Your task: Pictures stay out, but every line of the data is copied exactly.

Information shown:
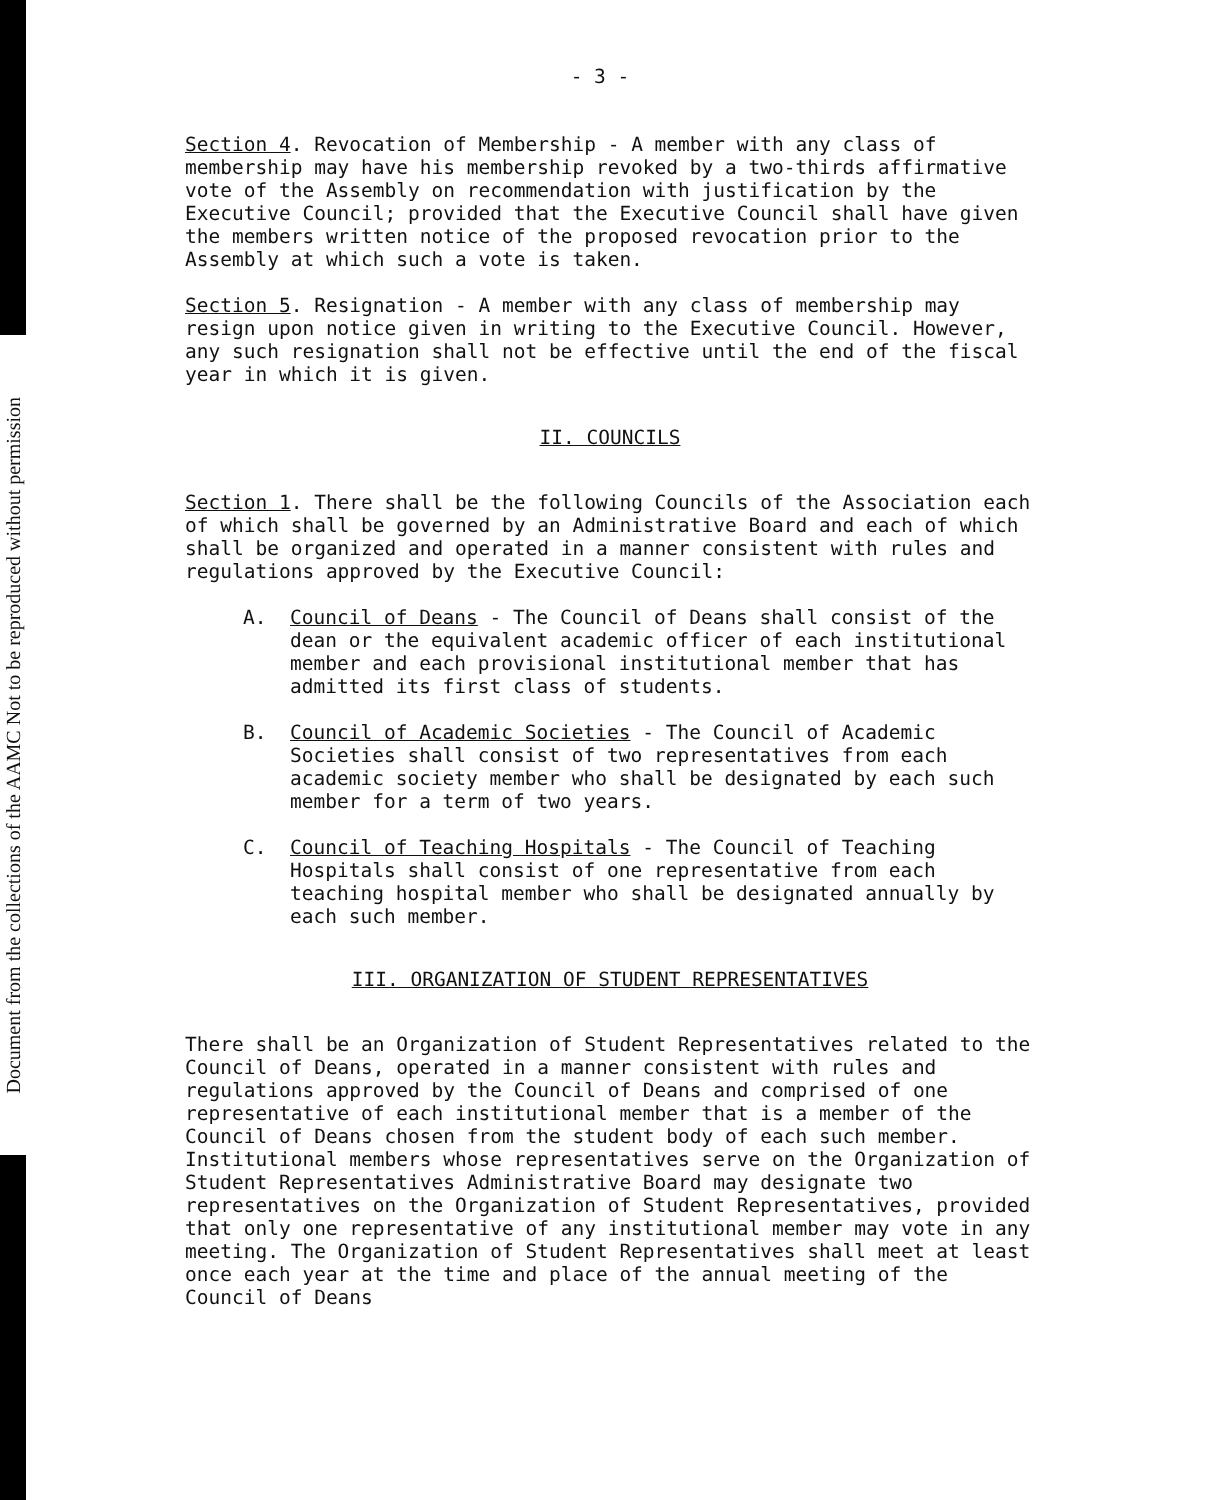Document from the collections of the AAMC Not to be reproduced without permission
- 3 -
Section 4. Revocation of Membership - A member with any class of membership may have his membership revoked by a two-thirds affirmative vote of the Assembly on recommendation with justification by the Executive Council; provided that the Executive Council shall have given the members written notice of the proposed revocation prior to the Assembly at which such a vote is taken.
Section 5. Resignation - A member with any class of membership may resign upon notice given in writing to the Executive Council. However, any such resignation shall not be effective until the end of the fiscal year in which it is given.
II. COUNCILS
Section 1. There shall be the following Councils of the Association each of which shall be governed by an Administrative Board and each of which shall be organized and operated in a manner consistent with rules and regulations approved by the Executive Council:
A. Council of Deans - The Council of Deans shall consist of the dean or the equivalent academic officer of each institutional member and each provisional institutional member that has admitted its first class of students.
B. Council of Academic Societies - The Council of Academic Societies shall consist of two representatives from each academic society member who shall be designated by each such member for a term of two years.
C. Council of Teaching Hospitals - The Council of Teaching Hospitals shall consist of one representative from each teaching hospital member who shall be designated annually by each such member.
III. ORGANIZATION OF STUDENT REPRESENTATIVES
There shall be an Organization of Student Representatives related to the Council of Deans, operated in a manner consistent with rules and regulations approved by the Council of Deans and comprised of one representative of each institutional member that is a member of the Council of Deans chosen from the student body of each such member. Institutional members whose representatives serve on the Organization of Student Representatives Administrative Board may designate two representatives on the Organization of Student Representatives, provided that only one representative of any institutional member may vote in any meeting. The Organization of Student Representatives shall meet at least once each year at the time and place of the annual meeting of the Council of Deans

Exercise result:
Document from the collections of the AAMC Not to be reproduced without permission
- 3 -
Section 4. Revocation of Membership - A member with any class of membership may have his membership revoked by a two-thirds affirmative vote of the Assembly on recommendation with justification by the Executive Council; provided that the Executive Council shall have given the members written notice of the proposed revocation prior to the Assembly at which such a vote is taken.
Section 5. Resignation - A member with any class of membership may resign upon notice given in writing to the Executive Council. However, any such resignation shall not be effective until the end of the fiscal year in which it is given.
II. COUNCILS
Section 1. There shall be the following Councils of the Association each of which shall be governed by an Administrative Board and each of which shall be organized and operated in a manner consistent with rules and regulations approved by the Executive Council:
A. Council of Deans - The Council of Deans shall consist of the dean or the equivalent academic officer of each institutional member and each provisional institutional member that has admitted its first class of students.
B. Council of Academic Societies - The Council of Academic Societies shall consist of two representatives from each academic society member who shall be designated by each such member for a term of two years.
C. Council of Teaching Hospitals - The Council of Teaching Hospitals shall consist of one representative from each teaching hospital member who shall be designated annually by each such member.
III. ORGANIZATION OF STUDENT REPRESENTATIVES
There shall be an Organization of Student Representatives related to the Council of Deans, operated in a manner consistent with rules and regulations approved by the Council of Deans and comprised of one representative of each institutional member that is a member of the Council of Deans chosen from the student body of each such member. Institutional members whose representatives serve on the Organization of Student Representatives Administrative Board may designate two representatives on the Organization of Student Representatives, provided that only one representative of any institutional member may vote in any meeting. The Organization of Student Representatives shall meet at least once each year at the time and place of the annual meeting of the Council of Deans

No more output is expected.